Then I was wide awake again.

Hang on a minute here… what is it with this sleep thing that we look forward to so much? Rest… yes, that I can go with. Relaxation… that I can understand. A chance to recharge the batteries; for the mind and the brain to process learning, memory and emotion… for the body to heal and cells to renew… But what do we actually do when we are asleep that makes us look forward to it so much?

Think about it. We do… nothing.

In sleep the conscious self goes into abeyance. It may as well cease to exist. We… the we we think we are… is no more. Gone. Zilch. Might, to all intents and purposes, as well be dead.

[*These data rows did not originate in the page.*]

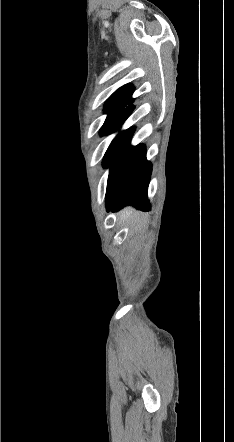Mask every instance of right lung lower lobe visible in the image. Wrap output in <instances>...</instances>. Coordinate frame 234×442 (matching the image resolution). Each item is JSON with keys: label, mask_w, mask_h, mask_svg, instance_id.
<instances>
[{"label": "right lung lower lobe", "mask_w": 234, "mask_h": 442, "mask_svg": "<svg viewBox=\"0 0 234 442\" xmlns=\"http://www.w3.org/2000/svg\"><path fill=\"white\" fill-rule=\"evenodd\" d=\"M133 109L134 106L131 105L118 114L106 134L119 129ZM134 130V127H131L121 132L112 141L104 156L103 166L110 167L106 194L108 211H117L126 205L150 210L147 191L152 165L146 159L144 145H130Z\"/></svg>", "instance_id": "right-lung-lower-lobe-1"}]
</instances>
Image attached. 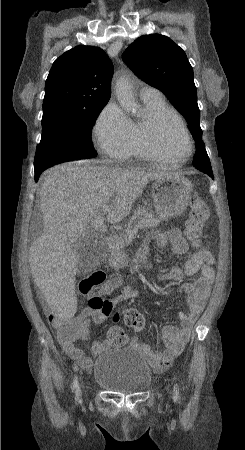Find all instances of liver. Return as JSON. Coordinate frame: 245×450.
<instances>
[{
  "mask_svg": "<svg viewBox=\"0 0 245 450\" xmlns=\"http://www.w3.org/2000/svg\"><path fill=\"white\" fill-rule=\"evenodd\" d=\"M166 175L180 174L161 168L73 163L46 171L39 192L44 231L29 249V265L49 307L60 318H72L77 308L78 255L72 248L76 240L88 234L89 226L98 233L106 232L103 206L111 207L109 222H120L130 214L145 186Z\"/></svg>",
  "mask_w": 245,
  "mask_h": 450,
  "instance_id": "obj_1",
  "label": "liver"
}]
</instances>
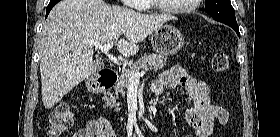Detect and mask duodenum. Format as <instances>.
<instances>
[{
    "mask_svg": "<svg viewBox=\"0 0 280 137\" xmlns=\"http://www.w3.org/2000/svg\"><path fill=\"white\" fill-rule=\"evenodd\" d=\"M118 74L116 71L109 70L102 74L96 83V91L102 92L109 90L117 84Z\"/></svg>",
    "mask_w": 280,
    "mask_h": 137,
    "instance_id": "410a0bca",
    "label": "duodenum"
}]
</instances>
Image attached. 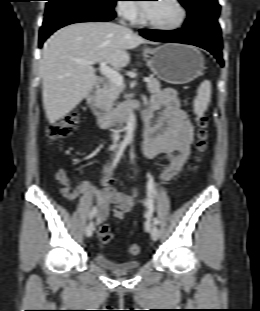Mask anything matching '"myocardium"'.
Returning a JSON list of instances; mask_svg holds the SVG:
<instances>
[{
	"label": "myocardium",
	"instance_id": "obj_1",
	"mask_svg": "<svg viewBox=\"0 0 260 311\" xmlns=\"http://www.w3.org/2000/svg\"><path fill=\"white\" fill-rule=\"evenodd\" d=\"M171 2L177 7L179 11V18L175 23L170 24V25H160V24L153 23L148 19L145 10L143 11V15L141 19L142 23L150 27L151 29H154L157 31H164V32L175 31L183 27V25L185 24L187 20V10L181 0H171Z\"/></svg>",
	"mask_w": 260,
	"mask_h": 311
}]
</instances>
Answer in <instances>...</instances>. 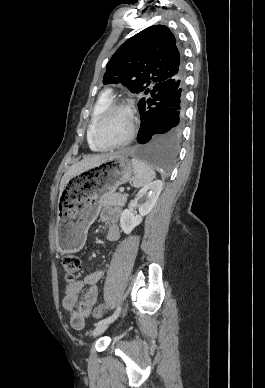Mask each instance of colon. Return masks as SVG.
<instances>
[{
	"label": "colon",
	"mask_w": 265,
	"mask_h": 388,
	"mask_svg": "<svg viewBox=\"0 0 265 388\" xmlns=\"http://www.w3.org/2000/svg\"><path fill=\"white\" fill-rule=\"evenodd\" d=\"M62 267L64 270L65 280L71 284L75 280V277L81 268L80 258L75 254H68L62 259ZM91 312L93 317L99 318L104 315L105 310L103 306H96Z\"/></svg>",
	"instance_id": "obj_1"
}]
</instances>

We have no control over anything. The body ticks over on autopilot, the mind wanders off on its own to play in those strange landscapes and weird circumstances we call dream…places our logical, staid conscious mind would dismiss out of hand as arrant lunacy. The thought of firing wet fish out of a canon would normally be anathema… flying by flapping your arms just isn’t going to work aerodynamically and lemurs in hiking gear don’t turn up on your doorstep armed with champagne and the latest philosophical gossip. Well, not every day, anyway.

Look, I am not responsible for the content of my dreams, okay?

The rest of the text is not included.